Aim: Reproduce word for word the passage of the minimum advertised pricing discussion that starts at the words "As for retailers, they" and stops after "determine the prices.".

Selected text:
Ben is right here, but these are the consequences of living in a free market. The real issue is how “free” a market should be–a version of caveat emptor for sellers and manufacturers both. In a totally free market, people will manipulate to their advantage. In a partially free market they’ll do exactly the same thing.

Dick Seesel
Dick Seesel

I agree with the other comments: Manufacturers should be concerned about building and branding their products, not about the final price at which it’s sold. (Yes, I realize that pricing is part of the brand perception.) If they suggest an appropriate regular price and choose their retail distribution wisely, they should be less concerned about an artificial “floor price” when the product is on sale. The marketplace–and the retailer’s ability to make money–should determine what the final price should be.

Doron Levy
Doron Levy

I’m not a big fan of MAP. If I’m a merchant with stock that is collecting dust, I want the freedom to mark down as I see fit. It really doesn’t matter what the brand is. If it’s not selling, I want to move it.

I don’t see why manufacturers would be so engaged with MAP. Aren’t we built on competition? As long as the supplier gets paid, I don’t see why the retailer has to be constricted in pricing.

We are not talking about Bentley and Rolex here. Black and Decker is not a brand I associate with exclusivity. If I can find their drill at a cheap price, I’m buying it (probably do the same for Bentley and Rolex). Suppliers need to let merchants do their job and market their products accordingly.

Marc Gordon
Marc Gordon

I’m all for it. The manufacturers should be primarily concerned with getting paid and leaving the retailing to others. If they don’t like the way a retailer is selling their products, then just pull the line. It’s that simple.

As for retailers, they need to understand that competing on price alone is a quick way to destroying the market for everyone, including themselves. Premium products should be priced higher. It’s what people expect. Would Porsche be a premium brand if it was the same price as a Ford? Of course not.

In the end, retailers that choose to give their merchandise away with little or no profit won’t be around long enough to be real competition.

David Biernbaum

The laws and regulations for advertised minimum pricing restraints have a good intent and purpose. However, like so many regulations, they are not enforced in a consistent manner, and therefore the end results are erroneous. Better to let the market determine the prices.

Nikki Baird
Nikki Baird

I’m not surprised that a smaller retailer would be all for MAP–it helps them stay price competitive with larger retailers that have different cost structures and business models. And that’s why MAP should not be permitted. Seems like a contradiction to me: if retailers “own” the inventory, and all of the risk associated with holding that inventory, then why can’t they set the price? On the flip side, if manufacturers can set a floor price, then shouldn’t they have to bear all of the inventory risk associated with that? But they don’t, really.

And if a program like that in effect subsidizes business models that wouldn’t be competitive, then it’s bad. I’m not saying that all small businesses should be wiped out–just that there have to be other ways to compete than just price. MAP removes a lot of that pressure–which ultimately results in lower service to the consumer.

Recorded information:

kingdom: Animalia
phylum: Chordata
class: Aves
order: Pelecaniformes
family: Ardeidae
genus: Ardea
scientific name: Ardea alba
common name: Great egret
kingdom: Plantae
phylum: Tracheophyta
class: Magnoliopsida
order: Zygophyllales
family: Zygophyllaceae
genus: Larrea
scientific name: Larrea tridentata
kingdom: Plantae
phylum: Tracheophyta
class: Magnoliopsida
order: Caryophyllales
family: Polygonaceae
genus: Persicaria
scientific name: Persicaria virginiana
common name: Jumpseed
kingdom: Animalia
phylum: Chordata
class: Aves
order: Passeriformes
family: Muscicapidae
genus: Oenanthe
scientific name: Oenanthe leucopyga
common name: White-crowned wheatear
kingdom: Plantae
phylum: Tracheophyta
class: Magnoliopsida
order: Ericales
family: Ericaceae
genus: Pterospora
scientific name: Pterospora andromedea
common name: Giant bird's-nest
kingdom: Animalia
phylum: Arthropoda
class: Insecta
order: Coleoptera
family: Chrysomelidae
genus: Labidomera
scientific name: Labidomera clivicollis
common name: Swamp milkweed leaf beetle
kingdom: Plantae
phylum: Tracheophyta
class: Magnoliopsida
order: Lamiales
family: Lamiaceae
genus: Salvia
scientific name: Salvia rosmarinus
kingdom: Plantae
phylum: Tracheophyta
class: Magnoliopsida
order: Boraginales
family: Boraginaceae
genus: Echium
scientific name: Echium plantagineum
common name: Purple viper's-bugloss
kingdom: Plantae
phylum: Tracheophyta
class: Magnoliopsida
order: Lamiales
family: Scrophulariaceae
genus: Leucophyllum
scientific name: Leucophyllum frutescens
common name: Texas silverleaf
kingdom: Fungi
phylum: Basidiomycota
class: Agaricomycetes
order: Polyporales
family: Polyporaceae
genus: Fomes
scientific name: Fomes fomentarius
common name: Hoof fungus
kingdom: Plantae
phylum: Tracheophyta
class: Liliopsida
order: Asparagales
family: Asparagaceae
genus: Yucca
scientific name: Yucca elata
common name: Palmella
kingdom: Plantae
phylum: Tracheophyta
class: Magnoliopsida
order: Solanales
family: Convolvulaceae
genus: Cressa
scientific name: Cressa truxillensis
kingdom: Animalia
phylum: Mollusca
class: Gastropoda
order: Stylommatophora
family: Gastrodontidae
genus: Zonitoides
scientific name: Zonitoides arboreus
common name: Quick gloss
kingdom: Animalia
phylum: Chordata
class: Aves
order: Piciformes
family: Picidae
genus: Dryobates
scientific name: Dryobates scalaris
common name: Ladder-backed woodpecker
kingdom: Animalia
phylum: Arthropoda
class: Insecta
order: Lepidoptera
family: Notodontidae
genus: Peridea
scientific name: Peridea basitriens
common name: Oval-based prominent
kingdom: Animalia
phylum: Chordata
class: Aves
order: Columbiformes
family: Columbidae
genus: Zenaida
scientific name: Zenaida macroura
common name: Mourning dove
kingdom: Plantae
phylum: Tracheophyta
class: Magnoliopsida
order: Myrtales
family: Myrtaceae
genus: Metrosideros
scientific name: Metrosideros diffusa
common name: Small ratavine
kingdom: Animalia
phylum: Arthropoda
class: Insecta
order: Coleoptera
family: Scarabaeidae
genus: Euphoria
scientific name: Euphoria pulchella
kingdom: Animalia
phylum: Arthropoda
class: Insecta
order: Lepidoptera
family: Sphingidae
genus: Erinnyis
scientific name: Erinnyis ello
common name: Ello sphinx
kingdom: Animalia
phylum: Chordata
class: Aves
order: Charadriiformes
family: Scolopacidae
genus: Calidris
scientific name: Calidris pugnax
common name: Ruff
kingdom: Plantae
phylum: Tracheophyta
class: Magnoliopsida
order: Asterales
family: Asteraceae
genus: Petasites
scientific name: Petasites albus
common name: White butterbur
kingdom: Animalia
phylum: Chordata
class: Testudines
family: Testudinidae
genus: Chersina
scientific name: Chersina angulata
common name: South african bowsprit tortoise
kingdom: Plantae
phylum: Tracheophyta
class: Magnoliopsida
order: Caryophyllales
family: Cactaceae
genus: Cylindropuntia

Written solution:
As for retailers, they need to understand that competing on price alone is a quick way to destroying the market for everyone, including themselves. Premium products should be priced higher. It’s what people expect. Would Porsche be a premium brand if it was the same price as a Ford? Of course not.

In the end, retailers that choose to give their merchandise away with little or no profit won’t be around long enough to be real competition.

David Biernbaum

The laws and regulations for advertised minimum pricing restraints have a good intent and purpose. However, like so many regulations, they are not enforced in a consistent manner, and therefore the end results are erroneous. Better to let the market determine the prices.